Komite Gabungan Parlemen untuk Intelijen dan Keamanan (PJCIS) merekomendasikan pencabutan pasal 280(1)(b) dalam tinjauan tahun 2020 tentang rezim penyimpanan data wajib.

Aliansi Komunikasi — yang mewakili perusahaan telekomunikasi — mengatakan dalam pengajuannya untuk meninjau kerangka Pengawasan Elektronik bulan lalu bahwa mereka “kecewa dan bingung dengan fakta bahwa Pemerintah tidak menanggapi laporan penting ini. [PJCIS’s 2020 review]lebih dari satu setengah tahun setelah dirilis.”

Aliansi mengatakan kegagalan untuk mencabut bagian 280 dari UU Telekomunikasi telah “menyebabkan lebih dari 80 lembaga mengajukan permintaan untuk metadata, melebihi dan di atas 22 Badan Penegakan Hukum Pidana yang awalnya dimaksudkan sebagai satu-satunya lembaga yang diberi wewenang seperti itu.”

Dalam pengajuannya ke penyelidikan parlemen tahun 2019, Aliansi mengatakan organisasi-organisasi ini termasuk dewan, otoritas “pembuangan ilegal”, dan pengawas industri seperti konstruksi dan perikanan.

Aliansi Komunikasi, Telstra, dan Vodafone menolak berkomentar atau tidak menanggapi permintaan untuk mengetahui badan non penegak hukum mana yang mengajukan permintaan selama periode pelaporan terakhir dan informasi apa yang diminta.

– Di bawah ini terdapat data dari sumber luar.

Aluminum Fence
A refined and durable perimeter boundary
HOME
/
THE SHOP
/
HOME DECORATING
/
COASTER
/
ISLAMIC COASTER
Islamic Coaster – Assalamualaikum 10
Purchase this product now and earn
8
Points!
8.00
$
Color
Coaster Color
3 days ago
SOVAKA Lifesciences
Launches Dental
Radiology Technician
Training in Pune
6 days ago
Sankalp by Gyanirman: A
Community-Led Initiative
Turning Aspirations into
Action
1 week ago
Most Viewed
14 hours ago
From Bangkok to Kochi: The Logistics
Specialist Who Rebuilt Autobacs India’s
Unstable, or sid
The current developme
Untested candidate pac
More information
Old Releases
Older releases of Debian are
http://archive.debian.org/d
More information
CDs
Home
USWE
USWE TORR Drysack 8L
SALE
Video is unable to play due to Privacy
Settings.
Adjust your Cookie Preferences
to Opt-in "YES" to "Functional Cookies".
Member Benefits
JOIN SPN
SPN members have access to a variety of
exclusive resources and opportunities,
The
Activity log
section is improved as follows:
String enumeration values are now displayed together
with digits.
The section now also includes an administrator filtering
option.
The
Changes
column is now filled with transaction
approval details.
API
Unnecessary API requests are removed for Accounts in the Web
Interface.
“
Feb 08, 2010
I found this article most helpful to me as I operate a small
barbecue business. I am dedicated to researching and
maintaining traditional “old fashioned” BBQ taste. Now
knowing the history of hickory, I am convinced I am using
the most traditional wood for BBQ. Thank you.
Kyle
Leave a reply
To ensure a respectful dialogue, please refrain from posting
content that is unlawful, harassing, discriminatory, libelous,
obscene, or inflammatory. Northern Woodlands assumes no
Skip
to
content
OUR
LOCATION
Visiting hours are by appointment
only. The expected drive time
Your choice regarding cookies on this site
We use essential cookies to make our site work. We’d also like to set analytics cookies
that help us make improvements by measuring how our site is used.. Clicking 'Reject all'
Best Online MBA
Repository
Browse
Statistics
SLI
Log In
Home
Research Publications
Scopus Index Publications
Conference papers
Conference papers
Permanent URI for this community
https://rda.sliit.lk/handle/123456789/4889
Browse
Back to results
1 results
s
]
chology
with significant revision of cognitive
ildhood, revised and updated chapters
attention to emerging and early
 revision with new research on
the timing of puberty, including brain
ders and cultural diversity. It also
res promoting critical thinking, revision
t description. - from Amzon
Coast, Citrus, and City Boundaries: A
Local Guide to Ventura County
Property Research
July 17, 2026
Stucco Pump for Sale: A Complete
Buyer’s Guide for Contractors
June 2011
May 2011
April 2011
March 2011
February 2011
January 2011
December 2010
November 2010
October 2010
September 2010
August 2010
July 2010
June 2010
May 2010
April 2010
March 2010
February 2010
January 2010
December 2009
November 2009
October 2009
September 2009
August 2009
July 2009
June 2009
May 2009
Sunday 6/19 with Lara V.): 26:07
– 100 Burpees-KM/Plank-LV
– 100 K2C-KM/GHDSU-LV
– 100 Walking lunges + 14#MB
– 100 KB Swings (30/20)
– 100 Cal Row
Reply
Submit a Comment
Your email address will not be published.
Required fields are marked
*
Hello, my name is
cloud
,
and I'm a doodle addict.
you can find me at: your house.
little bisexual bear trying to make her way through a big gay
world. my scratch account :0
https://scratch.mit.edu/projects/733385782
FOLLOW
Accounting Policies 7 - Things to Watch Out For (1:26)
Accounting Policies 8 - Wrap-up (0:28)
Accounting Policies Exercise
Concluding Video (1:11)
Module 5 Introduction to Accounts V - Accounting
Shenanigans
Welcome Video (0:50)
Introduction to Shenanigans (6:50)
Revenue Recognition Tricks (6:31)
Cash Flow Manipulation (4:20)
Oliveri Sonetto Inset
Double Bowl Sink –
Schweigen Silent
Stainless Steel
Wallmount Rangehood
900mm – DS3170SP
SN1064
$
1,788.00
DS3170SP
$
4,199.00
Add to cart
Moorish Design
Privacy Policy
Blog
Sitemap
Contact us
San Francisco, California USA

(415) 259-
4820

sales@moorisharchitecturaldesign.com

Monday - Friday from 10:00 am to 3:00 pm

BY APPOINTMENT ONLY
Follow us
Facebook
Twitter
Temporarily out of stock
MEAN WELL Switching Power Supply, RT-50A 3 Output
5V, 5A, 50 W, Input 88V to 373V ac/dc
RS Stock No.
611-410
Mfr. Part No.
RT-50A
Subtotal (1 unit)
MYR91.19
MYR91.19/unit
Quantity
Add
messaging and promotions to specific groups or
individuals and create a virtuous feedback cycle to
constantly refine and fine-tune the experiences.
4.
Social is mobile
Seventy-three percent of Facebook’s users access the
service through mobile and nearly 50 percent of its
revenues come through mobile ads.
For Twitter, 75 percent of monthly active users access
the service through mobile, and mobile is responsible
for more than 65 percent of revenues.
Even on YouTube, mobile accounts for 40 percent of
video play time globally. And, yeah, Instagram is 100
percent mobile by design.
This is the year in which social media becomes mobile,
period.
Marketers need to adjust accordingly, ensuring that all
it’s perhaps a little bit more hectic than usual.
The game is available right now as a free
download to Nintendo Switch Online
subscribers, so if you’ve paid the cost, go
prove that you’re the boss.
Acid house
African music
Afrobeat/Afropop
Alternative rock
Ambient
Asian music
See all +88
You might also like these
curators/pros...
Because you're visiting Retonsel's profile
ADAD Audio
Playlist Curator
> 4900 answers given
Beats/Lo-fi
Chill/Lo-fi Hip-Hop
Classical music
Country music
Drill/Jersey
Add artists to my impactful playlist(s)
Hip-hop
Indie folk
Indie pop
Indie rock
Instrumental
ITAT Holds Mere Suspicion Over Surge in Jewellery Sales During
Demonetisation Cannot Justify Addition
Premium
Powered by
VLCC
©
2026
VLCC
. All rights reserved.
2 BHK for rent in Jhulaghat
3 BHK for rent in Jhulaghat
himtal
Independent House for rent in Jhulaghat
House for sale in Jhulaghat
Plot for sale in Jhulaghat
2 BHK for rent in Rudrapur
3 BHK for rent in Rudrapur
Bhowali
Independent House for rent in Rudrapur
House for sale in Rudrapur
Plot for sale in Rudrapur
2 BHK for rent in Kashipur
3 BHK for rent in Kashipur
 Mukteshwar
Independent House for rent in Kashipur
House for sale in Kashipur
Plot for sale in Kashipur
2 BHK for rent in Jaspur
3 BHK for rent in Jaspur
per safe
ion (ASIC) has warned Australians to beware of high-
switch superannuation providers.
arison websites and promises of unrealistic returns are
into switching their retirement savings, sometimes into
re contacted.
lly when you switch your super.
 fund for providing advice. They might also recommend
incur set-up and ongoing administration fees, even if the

Penggantian dana dari lembaga penegak hukum tampaknya tidak lagi menutupi biaya penyimpanan data dan menanggapi permintaan TIA. Menurut 2020-21 Laporan Tahunan UU TIA dirilis bulan lalu, industri hanya mendapat penggantian $13.3 juta dari biaya $25.2 juta untuk mematuhi rezim metadata.

Selain itu, industri menerima $131,5 juta melalui program hibah industri penyimpanan data satu putaran pada tahun 2016, kata Home Affairs iTnews.